Daisy knew even before the woman introduced herself who she was.

“I’m Brenda Lyons,” she said, dropping her hand from her necklace and extending it to Daisy. “Katie’s mother.”

It took a bit of juggling, but resting one coffee atop the other, Daisy shook Brenda’s hand and wondered what the protocol for such things was. She wasn’t here as a girlfriend, obviously, but what must Brenda think?

“I—”

“He’s good to her,” Brenda interrupted, turning back to face the glass, before Daisy could say anything to explain her presence in what was obviously a family moment.

Daisy stepped up beside the other woman and looked in on Lincoln, seeing what Brenda was seeing.
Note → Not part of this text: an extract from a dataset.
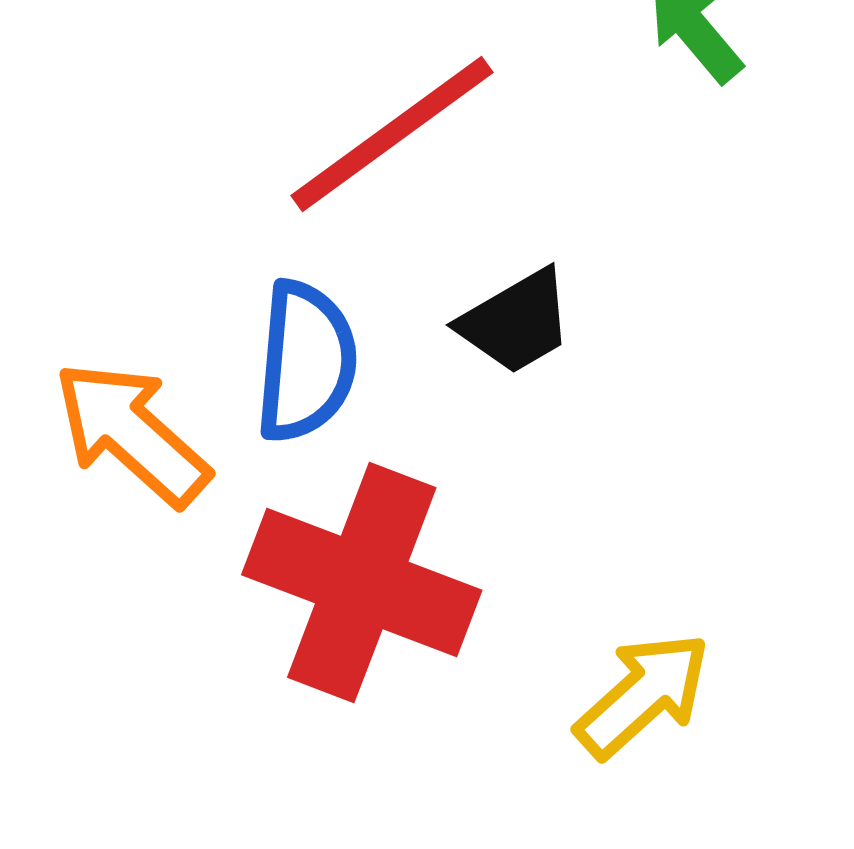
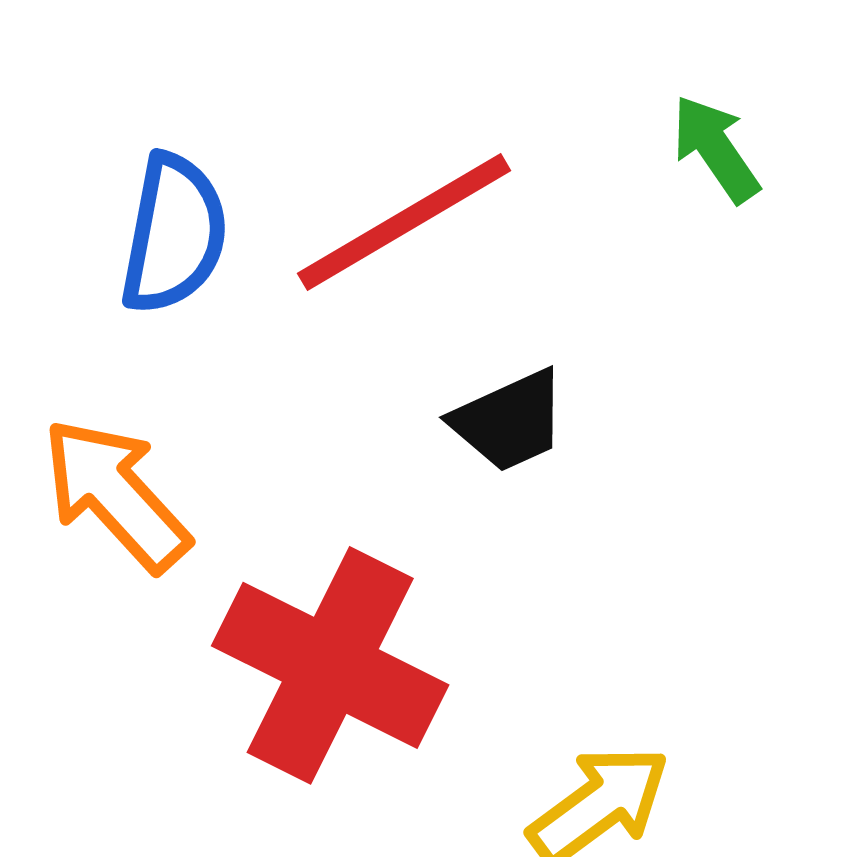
blue semicircle: (306, 362) -> (174, 234), moved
Lincoln and Katie were as she’d left them.

After talking to Katie for a while in her chair, Lincoln had picked up her small frame and moved her to the bed with an ease and familiarity revealing he’d done it hundreds of times before.

Then he’d settled into a chair and pulled a book from a drawer in the bedside table, telling Katie all the while that she’d better not have read ahead without him, before opening the book to the bookmark.

Lincoln had gestured for Daisy to pull a chair closer, but she’d babbled some crap about needing a second hit of caffeine and left the room. Lincoln had likely seen right through her, and she was a bit ashamed, but she knew him seeing her eyes fill with tears would have been far worse for both of them.

“He obviously loves her very much,” Daisy said quietly.

“Yes.” Brenda’s hand lifted again to the necklace. “Katie loved him too. Quite desperately.”

Loved. Daisy was a bit surprised at Katie’s mother’s use of past tense.

“I lost my daughter two years ago,” the woman said in the quiet monotone of someone who’d recounted this story often, if only to herself. “There was a car accident. Katie was—” Her voice cracked a bit. “She was coming back from her final dress fitting.”